Data scientists spend over 80% of their time collecting, cleansing, and preparing data for machine learning. You can significantly simplify this with DataRobot Paxata. Using "clicks instead of code" reduces your data prep time from months to minutes and gets you to reliable predictions faster.
In this Ask the Expert event, you will be able to chat with Krupa and ask your questions about data prep. On this interesting and important topic, Krupa is available to help clarify and answer your questions.
|Krupa Natarajan is a Product Management leader at DataRobot. Krupa has spent over a decade leading multiple Data Management products and has deep expertise in the space. She has a passion for product innovations that deliver customer value and a proven track record of driving vision to execution.|
This Ask the Expert event is now closed.
Thank you Krupa for being a terrific event host!
Let us know your feedback on this event, suggestions for future events, and look for our next Ask the Expert event coming soon.
Thanks for taking my question: Can you please provide some context on the difference between data prep and ETL?
Hi @sallyS !
Paxata and DataRobot compliment traditional data catalogs. Users typically leverage a traditional catalog to locate data they are looking for and once they find that data they can bring that into DataRobot Paxata for preparation and then leverage prepared data in their AutoML exercise
Yes, you absolutely can. You can schedule a DataRobot Paxata Automatic Project Flow (APF) to go from ingestion of data to data prep to scoring to post scoring data prep steps to export - this end to end workflow can be run as a single Job either on schedule or on-demand through UI/REST API
Great question. Traditional ETL typically caters to Data Engineers and IT developers that are very technical. IT developers receive requirements from business counterparts and implement the requirements into data pipelines. This is a waterfall model with the lifecycle involving requirements gathering, implementation, testing and delivery/acceptance by business. Any further changes that the business needs will start back at the top of that life cycle.
Data Preparation tools on the other hand are built for Business Analysts. Business Analysts can interact with their data and interactively apply data cleansing and data transformation steps. In order to enable Business Analysts to achieve this, Data Preparation tools often embed intelligence and recommendations. For example, DataRobot Paxata can automatically detect Joins across datasets and bring datasets together while this would have traditionally been achieved through SQL scripts by an IT developer in an ETL tool
Another key difference is the nature of use cases.
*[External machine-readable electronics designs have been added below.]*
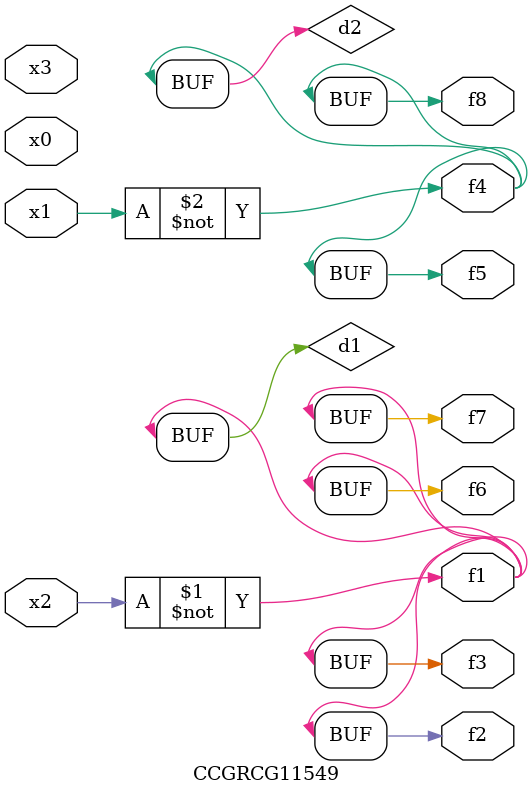
<source format=v>
module CCGRCG11549(
	input x0, x1, x2, x3,
	output f1, f2, f3, f4, f5, f6, f7, f8
);

	wire d1, d2;

	xnor (d1, x2);
	not (d2, x1);
	assign f1 = d1;
	assign f2 = d1;
	assign f3 = d1;
	assign f4 = d2;
	assign f5 = d2;
	assign f6 = d1;
	assign f7 = d1;
	assign f8 = d2;
endmodule

</source>
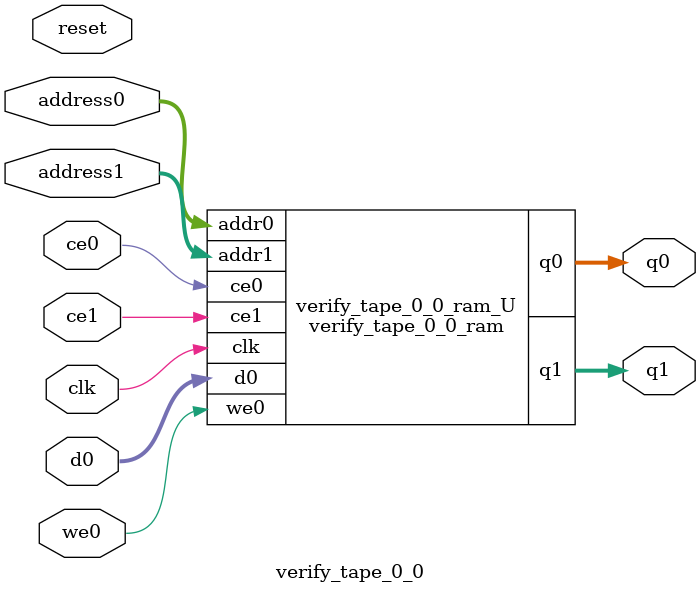
<source format=v>
`timescale 1 ns / 1 ps
module verify_tape_0_0_ram (addr0, ce0, d0, we0, q0, addr1, ce1, q1,  clk);

parameter DWIDTH = 8;
parameter AWIDTH = 9;
parameter MEM_SIZE = 498;

input[AWIDTH-1:0] addr0;
input ce0;
input[DWIDTH-1:0] d0;
input we0;
output reg[DWIDTH-1:0] q0;
input[AWIDTH-1:0] addr1;
input ce1;
output reg[DWIDTH-1:0] q1;
input clk;

(* ram_style = "block" *)reg [DWIDTH-1:0] ram[0:MEM_SIZE-1];




always @(posedge clk)  
begin 
    if (ce0) begin
        if (we0) 
            ram[addr0] <= d0; 
        q0 <= ram[addr0];
    end
end


always @(posedge clk)  
begin 
    if (ce1) begin
        q1 <= ram[addr1];
    end
end


endmodule

`timescale 1 ns / 1 ps
module verify_tape_0_0(
    reset,
    clk,
    address0,
    ce0,
    we0,
    d0,
    q0,
    address1,
    ce1,
    q1);

parameter DataWidth = 32'd8;
parameter AddressRange = 32'd498;
parameter AddressWidth = 32'd9;
input reset;
input clk;
input[AddressWidth - 1:0] address0;
input ce0;
input we0;
input[DataWidth - 1:0] d0;
output[DataWidth - 1:0] q0;
input[AddressWidth - 1:0] address1;
input ce1;
output[DataWidth - 1:0] q1;



verify_tape_0_0_ram verify_tape_0_0_ram_U(
    .clk( clk ),
    .addr0( address0 ),
    .ce0( ce0 ),
    .we0( we0 ),
    .d0( d0 ),
    .q0( q0 ),
    .addr1( address1 ),
    .ce1( ce1 ),
    .q1( q1 ));

endmodule


</source>
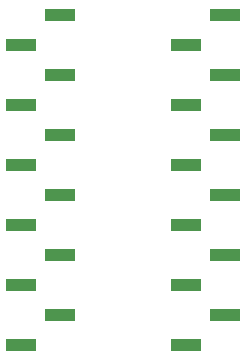
<source format=gbp>
G04 #@! TF.GenerationSoftware,KiCad,Pcbnew,9.0.6*
G04 #@! TF.CreationDate,2025-12-31T14:00:50-06:00*
G04 #@! TF.ProjectId,QFN-20_4x4,51464e2d-3230-45f3-9478-342e6b696361,rev?*
G04 #@! TF.SameCoordinates,Original*
G04 #@! TF.FileFunction,Paste,Bot*
G04 #@! TF.FilePolarity,Positive*
%FSLAX46Y46*%
G04 Gerber Fmt 4.6, Leading zero omitted, Abs format (unit mm)*
G04 Created by KiCad (PCBNEW 9.0.6) date 2025-12-31 14:00:50*
%MOMM*%
%LPD*%
G01*
G04 APERTURE LIST*
%ADD10R,2.510000X1.000000*%
G04 APERTURE END LIST*
D10*
X133099000Y-106680000D03*
X129789000Y-109220000D03*
X133099000Y-111760000D03*
X129789000Y-114300000D03*
X133099000Y-116840000D03*
X129789000Y-119380000D03*
X133099000Y-121920000D03*
X129789000Y-124460000D03*
X133099000Y-127000000D03*
X129789000Y-129540000D03*
X133099000Y-132080000D03*
X129789000Y-134620000D03*
X147071000Y-106680000D03*
X143761000Y-109220000D03*
X147071000Y-111760000D03*
X143761000Y-114300000D03*
X147071000Y-116840000D03*
X143761000Y-119380000D03*
X147071000Y-121920000D03*
X143761000Y-124460000D03*
X147071000Y-127000000D03*
X143761000Y-129540000D03*
X147071000Y-132080000D03*
X143761000Y-134620000D03*
M02*

</source>
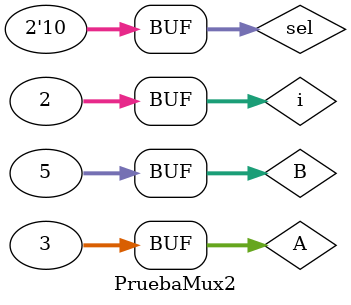
<source format=v>
`timescale 1ns / 1ps


module PruebaMux2;
	//Objetivo de la prueba
	//Verificar el correcto funncionamiento del MUX de 2 entradas
	//Para ver todas las convinaciones colocar en el tiempo 0.20
	// Inputs
	reg [31:0] A;
	reg [31:0] B;
	reg [1:0] sel;

	// Outputs
	wire [31:0] O;

	// Instantiate the Unit Under Test (UUT)
	Mux2entradas uut (
		.A(A), 
		.B(B),
		.O(O), 
		.sel(sel)
	);
	integer i=0;
	initial begin
		// Initialize Inputs
		// commo el mux lo que va a hacer es elejir una de las 2
		//entradas sse les colocara un valor distinto a todas
		A = 3;
		B = 5;
		sel = 0;

		// Wait 100 ns for global reset to finish
		#100;
		// con el for lo que cambia es el valor del sel, para visualizar todas las obciones
      for (i=0;i<=1;i=i+1)
      begin
			sel = sel + 1;
			#100;
      end;
		
		//Lo que se espera es que cada vez que cambie el selector tambien cambie el 
		//valor de la salida, segun la entrada que se seleccione con el mux
	end
endmodule


</source>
ETL tools have been very successful in loading data to enterprise warehouses where the structure of the data rarely change. Data Preparation tools are helpful when businesses need to work with often changing data and/or new data, as Business Analysts can explore the data and create transformations in an adaptive way.
Ok, great! Thank you for your super response!
So how does the integration between data prep and DataRobot modeling actually work?
Hi @knat ,
Why is it important to work on your full dataset at prep time instead of a sample?
Hi @annapeters0n !
DataRobot Paxata has a tool named 'Predict tool' on the tool panel along side other tools such as Joins, Aggregates, Remove Rows etc. At any point in the Data Prep Project you can add the Predict tool to your Project steps - you will be required to provide your DataRobot API token and with just that the tool will fetch all Deployments from DataRobot along with a desc of the Deployment. You can choose a Deployment from the list and tell the tool if you need prediction explanations returned along with the scores. And that's pretty much all you need to do. You will see the prediction scores come back into the DataPrep Project into the rows of data - at this point you can proceed to add additional Data Prep steps on the data that includes the prediction scores and explanations. You can also spin up Filtergrams (interactive histograms) to explore the prediction scores alongside other columns in the data.
Hi @DaveTheMaster !
Great question. But, my question will be 'why not?'... if you can explore your entire dataset and derive insights instantly, why would you want to be limited to samples?. This is especially helpful if your data has anomalies or characteristics that may potentially be missed in the sample.
Also the key difference between workflow driven data preparation and data driven data preparation exercises is that in the former, the requirements or logic guide your work and in the latter your data prep steps are guided by the actual data. If that's the case, then it is helpful to be guided by the entire data as opposed to being led by a sample.